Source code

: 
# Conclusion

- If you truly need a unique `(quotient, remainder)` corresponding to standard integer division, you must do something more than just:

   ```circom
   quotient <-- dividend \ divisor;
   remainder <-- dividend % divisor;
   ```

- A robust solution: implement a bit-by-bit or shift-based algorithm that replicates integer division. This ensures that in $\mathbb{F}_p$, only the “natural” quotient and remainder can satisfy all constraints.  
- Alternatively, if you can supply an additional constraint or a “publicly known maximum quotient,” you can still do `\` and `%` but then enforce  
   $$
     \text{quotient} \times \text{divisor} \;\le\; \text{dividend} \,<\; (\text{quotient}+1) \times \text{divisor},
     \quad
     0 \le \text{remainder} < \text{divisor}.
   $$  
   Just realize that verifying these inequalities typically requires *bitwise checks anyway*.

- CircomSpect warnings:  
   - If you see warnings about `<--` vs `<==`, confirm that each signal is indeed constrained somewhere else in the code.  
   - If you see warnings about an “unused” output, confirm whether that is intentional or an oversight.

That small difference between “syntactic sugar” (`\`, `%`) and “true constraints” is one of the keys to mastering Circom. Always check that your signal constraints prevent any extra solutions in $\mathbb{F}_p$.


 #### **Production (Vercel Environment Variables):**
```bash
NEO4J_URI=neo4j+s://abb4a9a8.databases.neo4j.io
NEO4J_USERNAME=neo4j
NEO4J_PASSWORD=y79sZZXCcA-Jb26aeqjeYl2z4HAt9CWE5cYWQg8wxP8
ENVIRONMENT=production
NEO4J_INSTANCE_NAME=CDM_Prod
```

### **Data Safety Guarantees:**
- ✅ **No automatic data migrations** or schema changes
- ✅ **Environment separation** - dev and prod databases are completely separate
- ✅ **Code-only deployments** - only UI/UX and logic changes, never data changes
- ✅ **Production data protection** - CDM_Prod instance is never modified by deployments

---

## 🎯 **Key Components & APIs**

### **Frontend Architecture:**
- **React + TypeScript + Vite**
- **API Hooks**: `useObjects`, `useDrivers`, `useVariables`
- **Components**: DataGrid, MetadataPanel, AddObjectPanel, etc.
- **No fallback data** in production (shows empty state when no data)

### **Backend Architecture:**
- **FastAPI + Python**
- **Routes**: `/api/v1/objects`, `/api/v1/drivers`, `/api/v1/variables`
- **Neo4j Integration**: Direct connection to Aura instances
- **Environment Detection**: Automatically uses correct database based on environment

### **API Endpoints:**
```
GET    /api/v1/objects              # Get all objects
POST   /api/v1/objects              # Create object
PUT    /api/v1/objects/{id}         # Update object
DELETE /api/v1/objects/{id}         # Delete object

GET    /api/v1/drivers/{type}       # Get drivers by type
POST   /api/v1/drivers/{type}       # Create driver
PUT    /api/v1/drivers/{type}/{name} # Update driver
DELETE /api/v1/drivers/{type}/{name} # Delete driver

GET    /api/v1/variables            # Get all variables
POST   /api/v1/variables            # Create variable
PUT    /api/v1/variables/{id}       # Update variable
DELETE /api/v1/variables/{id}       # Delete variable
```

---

> _Task details_
Lines with the word "based" in them are the answer; report each one from the data.

> _Your solution_
- A robust solution: implement a bit-by-bit or shift-based algorithm that replicates integer division. This ensures that in $\mathbb{F}_p$, only the “natural” quotient and remainder can satisfy all constraints.  
- **Environment Detection**: Automatically uses correct database based on environment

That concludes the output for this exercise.